« Paris – Willouby », un film d’Arthur Delaire et Quentin Reynaud
L’affiche fait irrésistiblement penser à celle de l’excellent Little Miss Sunshine. C’est vrai et faux à la fois. Vrai dans son visuel, faux dans son contenu qui n’a rien à voir.
Ce que nous proposent ces deux jeunes bordelais (30 ans de moyenne d’âge !) dans leur premier long s’apparente au genre road movie, genre rebattu qui connaît des hauts et des bas. Celui-ci s’approche sérieusement du podium des meilleurs pour pas mal de raisons. La moindre de celles-ci n’est pas la formidable justesse de ton qui se déploie à longueur de plans, de situations et de répliques. Porté par une distribution exemplaire, ce film nous amène sur un vrai Chemin de Damas. Dans un espace confiné, un immense 4×4, les réalisateurs entassent une famille pour le moins décomposée, à tous les sens du terme. Père, mère, demi-fratrie, oncle un rien déjanté s’en vont, bon gré mal gré, à l’enterrement d’un grand-père. Ils partent de Paris direction Willouby. Ne cherchez pas sur la carte, cette ville n’existe pas et n’est que la rescapée partielle et virtuelle d’un premier projet scénaristique qui se terminait en Angleterre. Contre mauvaise fortune, bon cœur, nos réalisateurs gardent cette destination improbable afin de donner une connotation onirique à ce voyage qui, dès lors, devient initiatique.
Au cœur de la tempête qui se déclenche dans ce véhicule, un pilier se dresse, inébranlable : Claire, la mère (Isabelle Carré comme toujours épatante). Encaissant les coups avec vaillance, elle tente de porter cette famille sur ses épaules. Positive jusqu’à l’extrême, elle essaie en permanence de repriser les mailles qui filent sur ce tissu fragile. A ses côtés, Maurice, son mari (Stéphane De Groodt parfait en prof de philo), n’ose lui dire qu’il va être muté à Poitiers. Il ronge son frein et supporte stoïquement l’embrasement permanent. Les enfants, Lucie, Alexandre et Prune, entre 8 et 20 ans, pas tous du même lit, vivent avec les problèmes de leur âge. Et puis, il y a Marc, le frère de Claire, l’oncle quadra, parasite de cette famille dans laquelle il s’est littéralement incrusté. Le vrai barré, c’est lui. En rupture depuis de longues années avec son paternel, que l’on enterre aujourd’hui, il n’a plus de repères et part à la dérive. Dans ce rôle, Alex Lutz, l’inénarrable Catherine quotidienne de Canal +, nous propose enfin une autre facette de son talent, une facette bien difficile à imaginer. Et c’est une réussite. Sans pathos aucun, il trace un portrait aux contours douloureux qui nous vaut une scène finale d’une émotion considérable. Un grand talent.

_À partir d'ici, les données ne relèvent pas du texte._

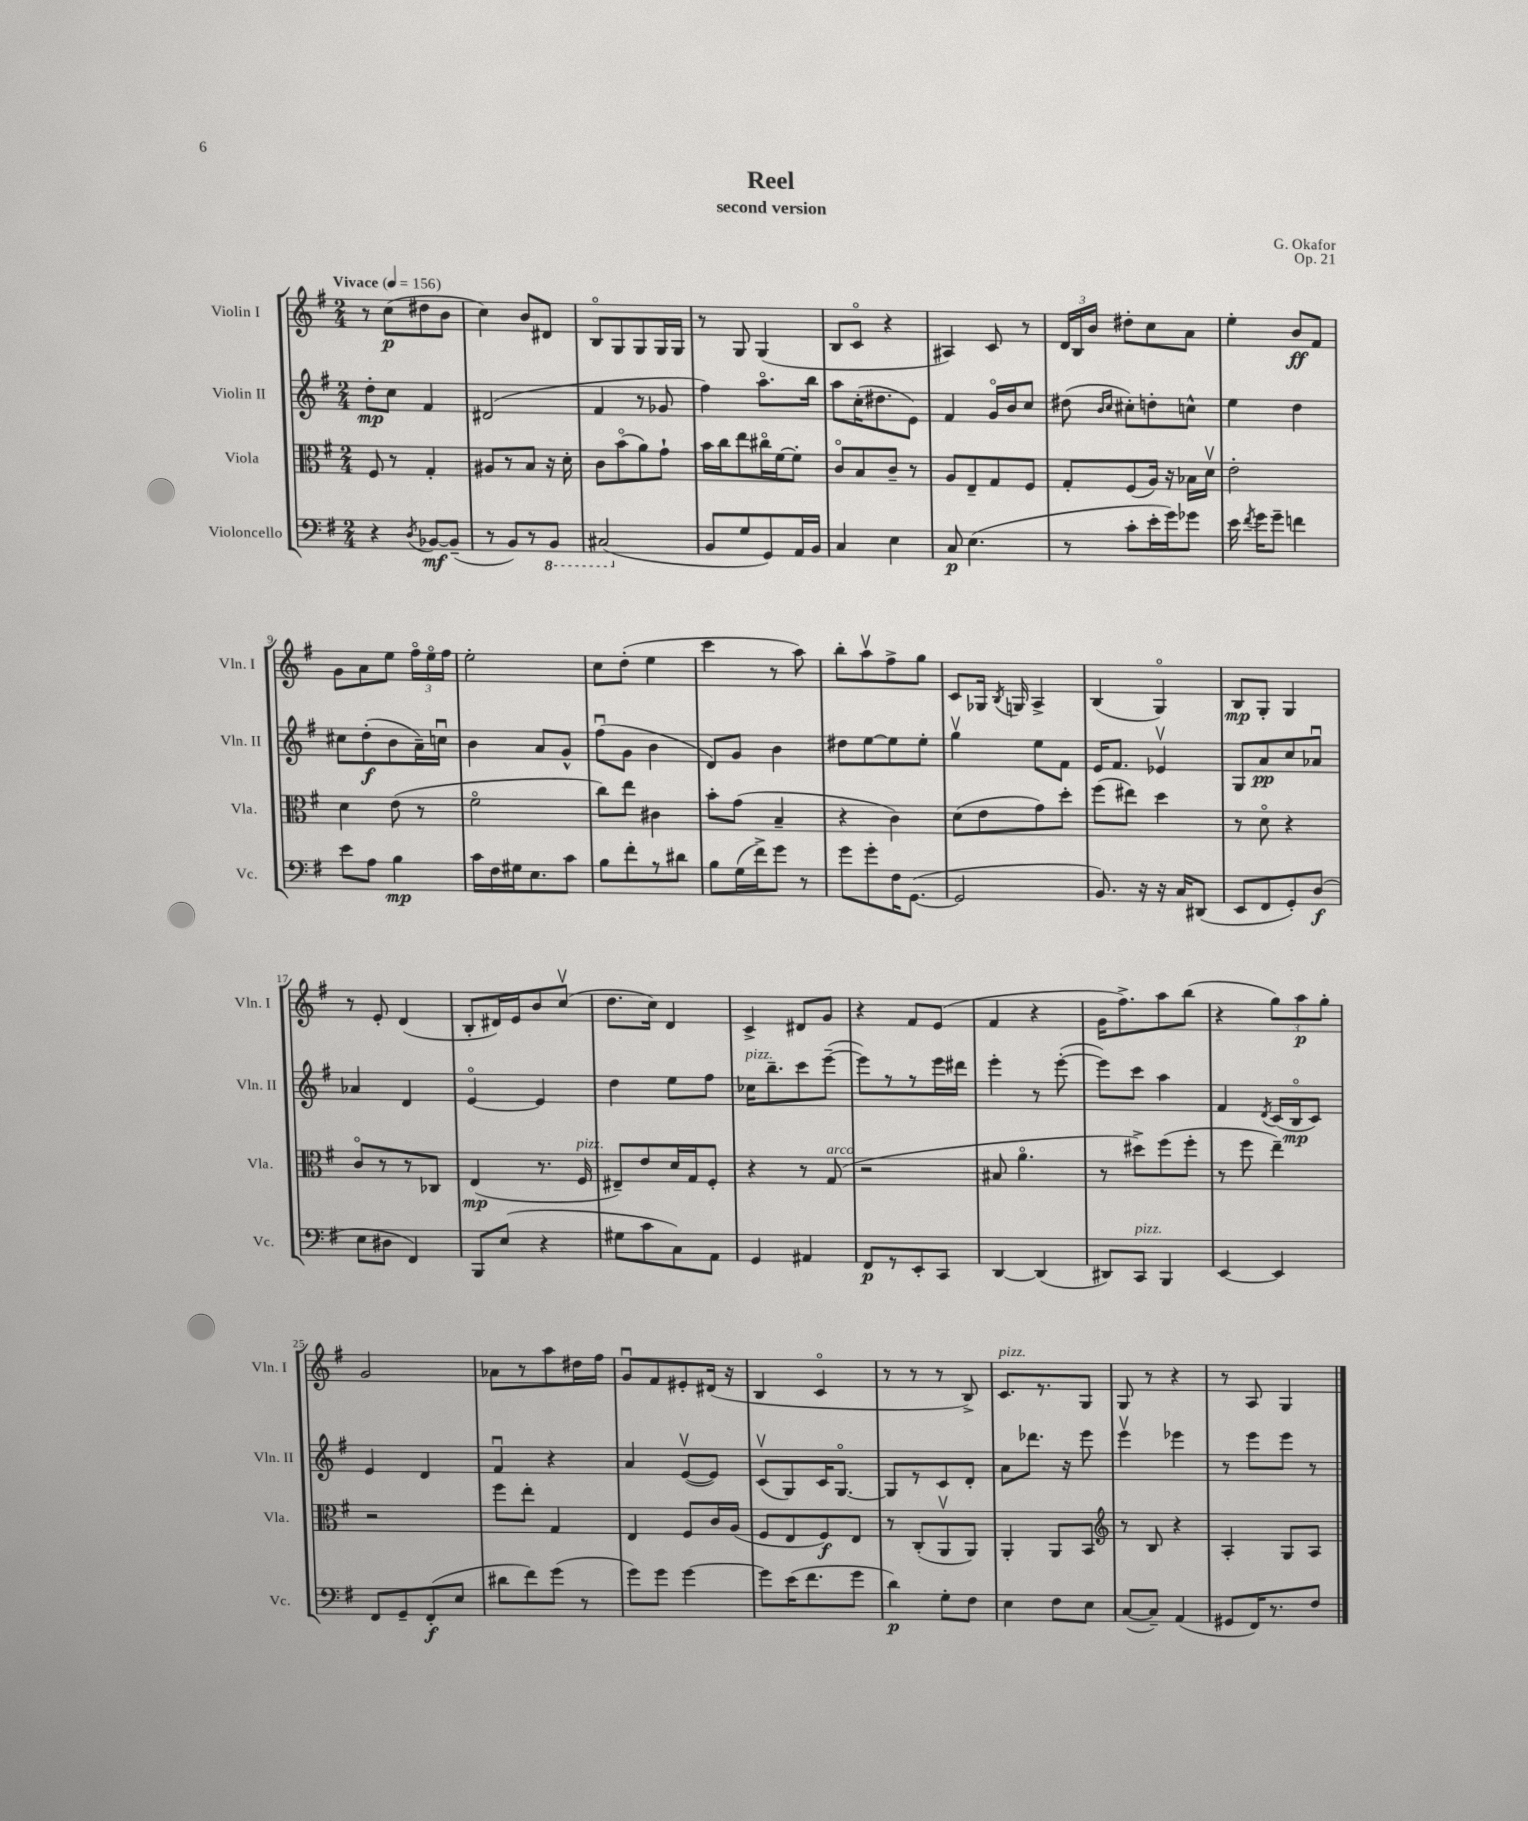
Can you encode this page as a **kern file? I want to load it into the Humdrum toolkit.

**kern	**kern	**kern	**kern
*staff4	*staff3	*staff2	*staff1
*clefF4	*clefC3	*clefG2	*clefG2
*k[f#]	*k[f#]	*k[f#]	*k[f#]
*M2/4	*M2/4	*M2/4	*M2/4
*MM156	*MM156	*MM156	*MM156
4r	8F#	8dd'	8r
.	8r	8cc	(8cc
8qD	.	.	.
[8BB-	4G'	4f#	8dd#
(8BB-~]	.	.	8b
=	=	=	=
8r	8A#	(2d#	4cc)
8BB)	8r	.	.
8r	8B	.	8b
8BBB	16r	.	8d#
.	16d'	.	.
=	=	=	=
(2CC#	8c	4f#	8Bo
.	(8bo	.	8G
.	8a)	8r	8G
.	8g`	8g-	16G
.	.	.	16G
=	=	=	=
8BB	16b	4ff#)	8r
.	16cc	.	.
8G	8ee	.	8G
8GG)	16cc#o	8.aao	(4G
.	[16f#	.	.
16AA	8f#']	.	.
16BB	.	16bb	.
=	=	=	=
4C	8co	8aa	8B
.	8B	(16cc'	8co
.	.	8.dd#	.
4E	8c~	.	4r
.	8r	8e)	.
=	=	=	=
8C	8A	4f#	4A#)
(4.E	8E~	.	.
.	8G	16go	8c
.	.	16b	.
.	8F#	8cc	8r
=	=	=	=
8r	8G'	(8dd#	24d
.	.	.	24B
.	.	.	24b
.	.	16qqb	.
.	.	16qqcc	.
8c'	(8F#	8cc#')	8dd#'
16e'	16A)	8dd'	8cc
16g)	16r	.	.
8g-	16B-	8cc^^	8a
.	16dv	.	.
=	=	=	=
16e	2e'	4ee	4ee'
8qf#	.	.	.
16g	.	.	.
8g~	.	.	.
4f	.	4dd	8b
.	.	.	8f#
=	=	=	=
8e	4d	8cc#	8g
8A	.	(8dd'	8a
4B	(8e	8b	8ee
.	8r	16a~)	24ff#o
.	.	.	24eeo
.	.	16ccu	.
.	.	.	24ff#
=	=	=	=
16c	2f#o	4b	2ee'
16F#	.	.	.
16G#	.	.	.
8.E	.	.	.
.	.	8a	.
8c	.	8g^^	.
=	=	=	=
8B	8cc)	(8ff#u	8cc
8f#'	8ee	8g	(8dd'
8r	4c#	4b	4ee
8d#	.	.	.
=	=	=	=
8B	8b'	8d)	4ccc
(16G	(8g	8g	.
16f#^)	.	.	.
8g	4B~	4b	8r
8r	.	.	8aa)
=	=	=	=
8g	4r	8dd#	8bb'
8g'	.	[8ee	8aav
16F#	4c)	8ee]	8ff#^
([8.GG	.	.	.
.	.	8ee'	8gg
=	=	=	=
2GG]	(8d	4ggv	8c
.	8e	.	16G-
.	.	.	8qB
.	.	.	16G
.	8g)	8ee	4A^
.	8dd'	8f#	.
=	=	=	=
8.BB)	(8ff#	16e	(4B
.	.	8.f#	.
.	8ee#)	.	.
16r	.	.	.
16r	4dd	4e-v	4Go)
16C	.	.	.
(8DD#	.	.	.
=	=	=	=
8EE	8r	8G	8B
8FF#	8do	8a	8G'
8GG')	4r	8cc	4G
(8D	.	8a-u	.
=	=	=	=
8E	8co	4a-	8r
8D#	8r	.	8e'
4FF#)	8r	4d	(4d
.	8C-	.	.
=	=	=	=
8BBB	(4E	[4eo	8B'
(8E	.	.	16d#)
.	.	.	16e
4r	8.r	4e]	8b
.	.	.	(8ccv
.	16F#	.	.
=	=	=	=
8G#	8E#~)	4dd	8.dd
8c	8e	.	.
.	.	.	16cc)
8C)	16d	8ee	4d
.	16G	.	.
8AA	8F#'	8ff#	.
=	=	=	=
4GG	4r	16cc-	4c^
.	.	8.bb~	.
4AA#	8r	8ccc	8d#
.	(8G	([8eee~	8g
=	=	=	=
8FF#	2r	8eee])	4r
8r	.	8r	.
8EE'	.	8r	8f#
8CC	.	16eee	(8e
.	.	16ddd#	.
=	=	=	=
[4DD	8B#	4eee'	4f#
.	4.ao	.	.
(4DD]	.	8r	4r
.	.	([8eee'	.
=	=	=	=
8DD#)	8r	8eee])	16g
.	.	.	8.ff#^)
8CC	8dd#^)	8ccc	.
4BBB	(8ff#	4aa	8aa
.	8ff#'	.	(8bb
=	=	=	=
[4EE	8r	4f#	4r
.	8ff#	.	.
.	.	8qd	.
4EE]	4ee~)	(16c	12gg)
.	.	16Bo	.
.	.	.	12aa
.	.	8c)	.
.	.	.	12gg'
=	=	=	=
8FF#	2r	4e	2g
8GG~	.	.	.
(8FF#'	.	4d	.
8E	.	.	.
=	=	=	=
8d#	8ff#	4f#u	8a-
8f#)	8ee'	.	8r
(8g	4G	4r	8aa
8r	.	.	16dd#
.	.	.	16ff#
=	=	=	=
8g)	4E	4a	8gu
8g	.	.	8f#
[4g	8F#	([8ev	8e#'
.	16c	8e])	(16d#
.	(16A	.	16r
=	=	=	=
8g]	8F#	(8cv	4B
(16e	8E	8G)	.
8.f#	.	.	.
.	8F#)	16c	4co
.	.	[8.Go	.
8g	8E	.	.
=	=	=	=
4d)	8r	8G]	8r
.	(8C'	8r	8r
8G'	8AAv	8c	8r
8F#	8AA)	8d'	8B^)
=	=	=	=
4E	4AA'	8a	8.c
.	.	8.ddd-	.
.	.	.	8.r
8F#	8AA	.	.
.	.	16r	.
8E	8BB	8eee	8G
=	=	=	=
*	*clefG2	*	*
([8C	8r	4eeev	8G
8C~])	8B	.	8r
(4AA	4r	4eee-	4r
=	=	=	=
8GG#	4A'	8r	8r
16FF#)	.	8eee	8A
8.r	.	.	.
.	8G	8eee	4G
8F#	8A	8r	.
==	==	==	==
*-	*-	*-	*-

Teinté autant d’humour de situation que de poésie teintée de mélancolie et d’une touche d’onirisme, ce film, dans lequel affleure le vécu des réalisateurs, nous fait grâce des bons mots et privilégie l’authenticité des rapports humains. Empathie générale assurée !
Robert Pénavayre
Delaire et Q. Reynaud – Quatre mains qui n’en font qu’une
C’est par le biais d’amis communs que ces deux jeunes hommes, d’une petite vingtaine d’années alors, se sont croisés. En fait ce fut une véritable rencontre dont voici cinq ans après le résultat. Afin de donner plus de cohérence lors du tournage, ils ont écrit et réalisé leur premier long d’une seule main, à savoir que dans leur binôme n’existe pas la séparation technique et artistique. Entièrement story-boardé, leur film est d’une précision stupéfiante, le montage au cordeau ajoutant à l’efficacité autant dramatique que comique.